• Port labor dispute puts some items in short supply

    By: Graham Johnson

    Updated:

    SEATTLE - The effects of the labor dispute, which include slowing work at West Coast ports, could soon be felt by shoppers at McLendon Hardware.

    Some spring merchandise, like patio furniture, is stuck on cargo ships. 

    Filler material, like storage cabinets, is now placed in aisles where outdoor living items usually start appearing this time of year.

    "We're definitely seeing things trickle in a lot slower," said Director of Purchasing Jeremy Owen.

    "The further it drags out, the bigger the ripple effect will be," Owen said.

    The port slowdown is leaving ships at anchor carrying many items you'd want to buy.

    While individual consumers haven't seen many shortages yet, companies are preparing.

    Carmakers Honda and Subaru are now flying parts to American factories to keep production on schedule.

    Workers at Kinesis on Tuesday searched online to find the ship with their cargo container anchored in the Canadian Gulf Islands.

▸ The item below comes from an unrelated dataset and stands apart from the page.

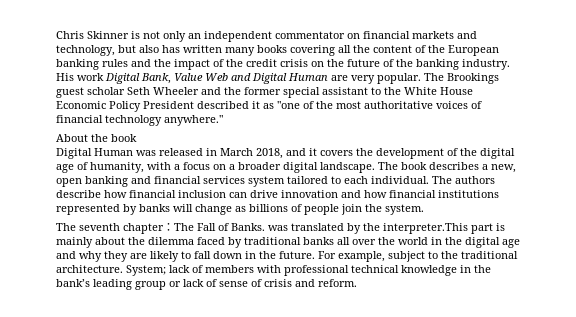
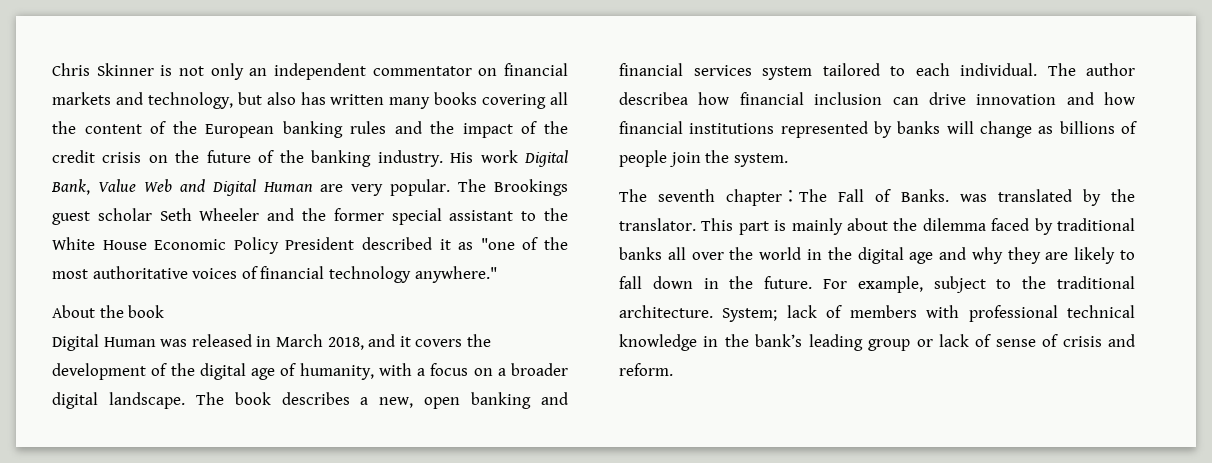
[455,176,495,184] [56,190,101,198] authors describe -> [1086,63,1135,76] [619,92,688,105] author describea
[383,223,468,234] interpreter.This -> [619,218,734,231] translator. This

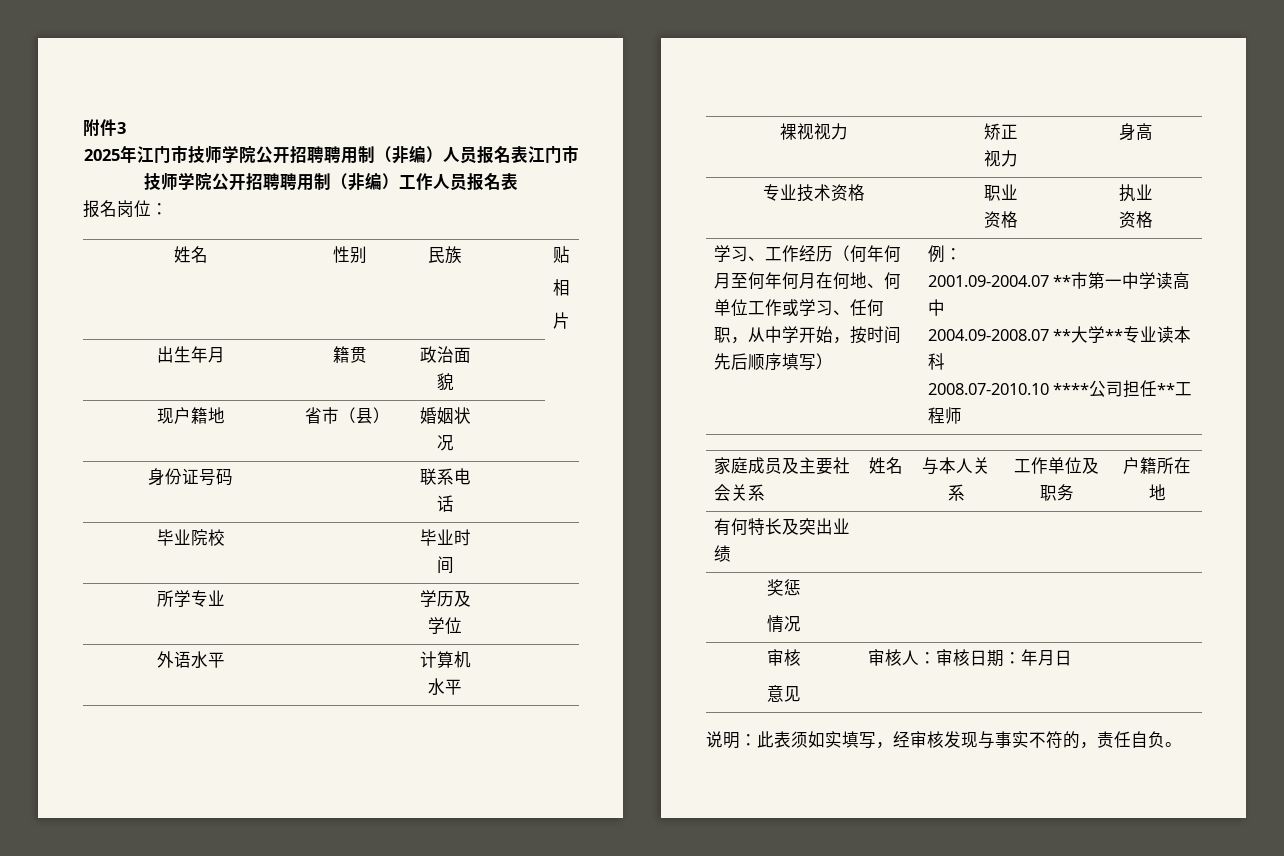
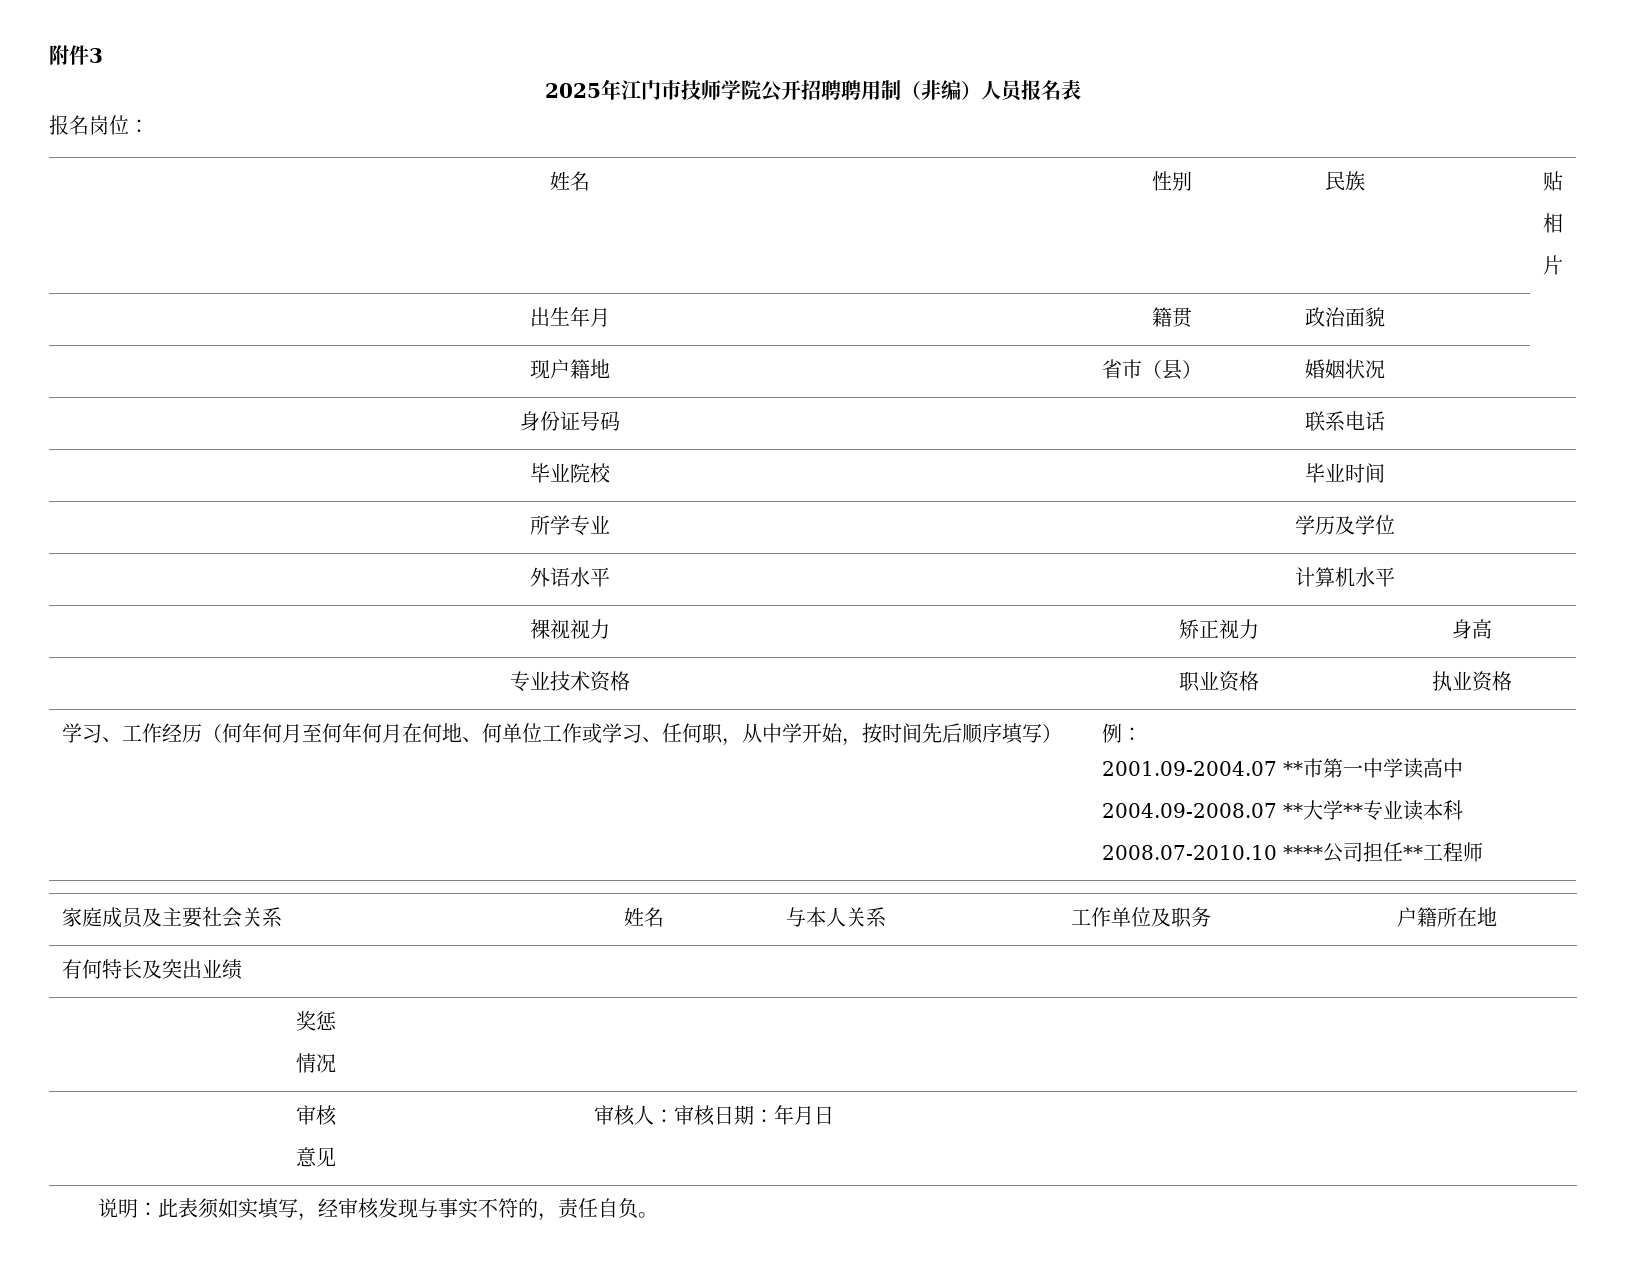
[527,145,579,163] [144,172,518,191] 江门市技师学院公开招聘聘用制（非编）工作人员报名表 -> (1081, 90) none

    The small Bothell company makes top-end ergonomic keyboards.

    President Will Hargreaves pointed to a small pile of boxes showing what's left in stock of his most popular product.

    "We're currently rationing what we have but that won't last for long," Hargreaves said. "When a dealer wants to buy 20, we say, 'Can you get by with 5?'"

    Hargreaves has diverted some accessories to air transport, which can cost three to five times more than ocean shipping.

    ​"If this becomes a permanent problem, we'll probably have to raise our prices," Hargeaves said.